If you can find the missing chunk in any of these prune logs (on all the computers which backup and prune to this storage!), then it is clear that the prune
command removed it in the exclusive mode or marked it as a fossil (which may be removed at a later time). If you think the prune
command mistakenly removed or marked the chunk due to a bug, post a bug report in the forum with relevant logs attached.
Exceptional cases
Please be aware there are some corner cases when a fossil still needed may be mistakenly deleted.
Backups lasting longer than 7 days
If there is a repository doing a backup which takes more than 7 days and the backup started before the chunk was marked as fossil, then the prune
command will think that that particular repository becomes inactive and will be excluded from the criteria for determining safe fossils to be deleted.
Initial backups
The other case happens when an initial backup from a newly recreated repository that also started before the chunk was marked as fossil.
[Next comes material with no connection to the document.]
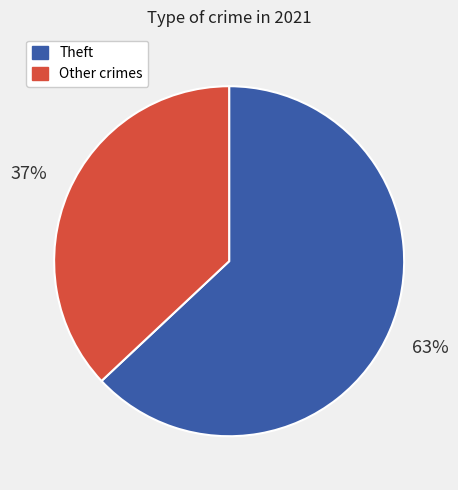

Combined, do Other crimes and Theft account for over 50%?

Yes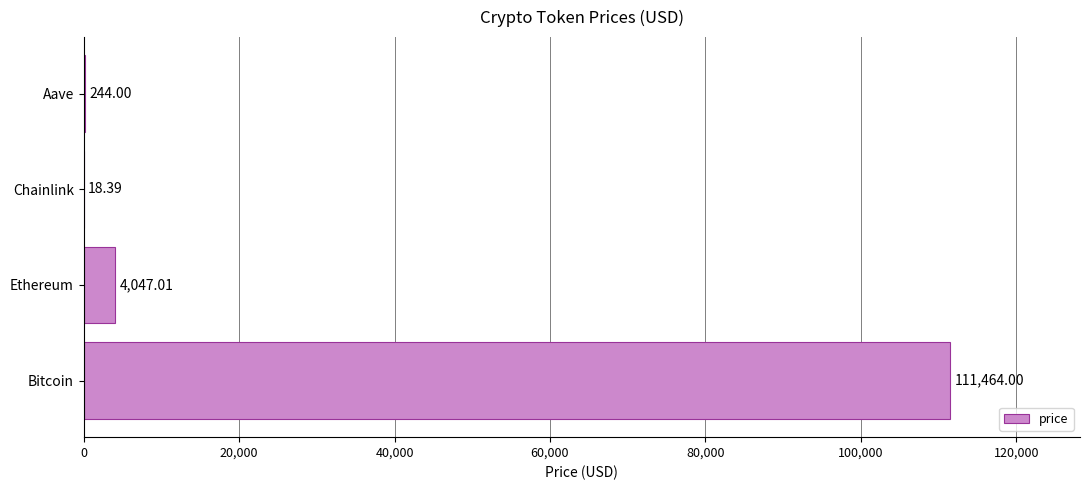

How many series are shown in this chart?

1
Since the prune
command doesn’t know the existence of such a repository at the fossil deletion time, it may think the fossil isn’t needed any more by any snapshot and thus delete it permanently.
-exclusive
mode
If you see from the log that a missing chunk was deleted in exclusive mode, then it means that the prune command was incorrectly invoked with the -exclusive
option, while there was still a backup in progress from a different computer to the same storage.
Fixing a missing chunk
In all these cases, a check
command after the backup finishes will immediately reveal the missing chunk.
What if the missing chunk can’t be found in any of these prune logs? We may not be able to track down who the culprit was. It could be a bug in Duplicacy, or a bug in the cloud storage service, or it could be a user error. If you do not want to see this happen again, you may need to run a check
command after every backup or before every prune.
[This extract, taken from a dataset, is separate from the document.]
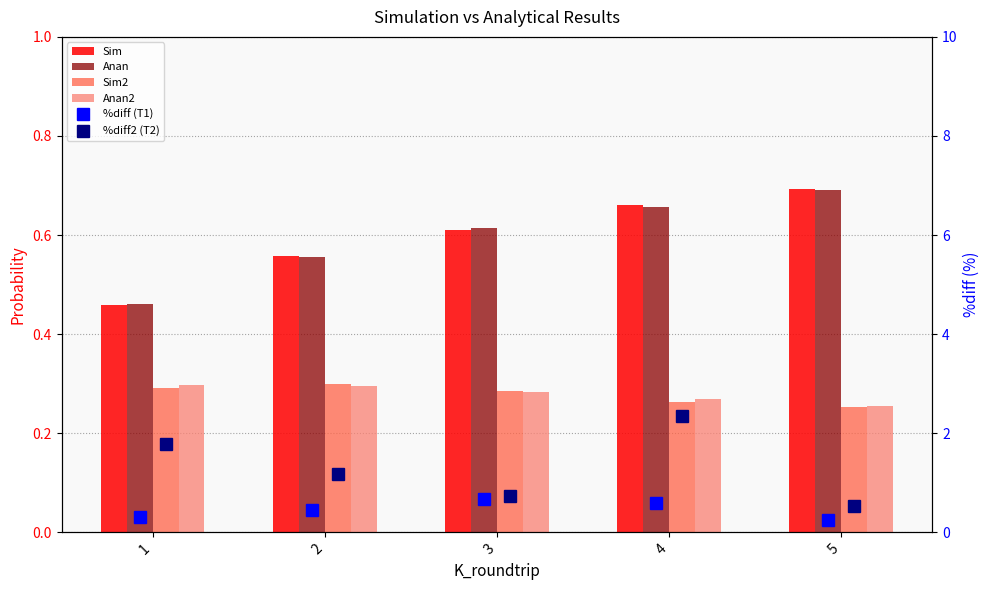

Between 1 and 5, which is larger?

5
Is it possible to recover a missing chunk? Maybe, if the backup where the missing chunk comes from was done recently and the files in that backup haven’t changed since the backup. In this case, you can modify the .duplicacy/preferences
file to assign to the repository a new id that hasn’t been used by any repositories connecting to the same storage, and then run a new backup. This backup will be an initial backup because of the new repository id and therefore attempt to upload all chunks that do not exist in the storage. If you are lucky, this procedure will be able to produce an identical copy of the missing chunk.
If you are uninterested in figuring out why the chunk went missing and just want to fix the issue, you can keep removing by hand the affected snapshot files under the snapshots
folder in the storage, until the check -a
command passes without reporting missing chunks. At this time, you should be able to run new backups. However, there will likely be many unreferenced chunks in the storage. To fix this, run prune -exhaustive
and all unreferenced chunks will be identified and marked as fossils for removal by a subsequent prune command. Or if you’re very sure that no other backups are running, prune -exhaustive -exclusive
can remove these unreferenced chunks immediately.
Can I just
rm
the invalid chunk from the storage, and the next backup will re-upload it (if necessary)?
Simply deleting the bad chunks won’t get Duplicacy to re-upload them, so this is not a solution.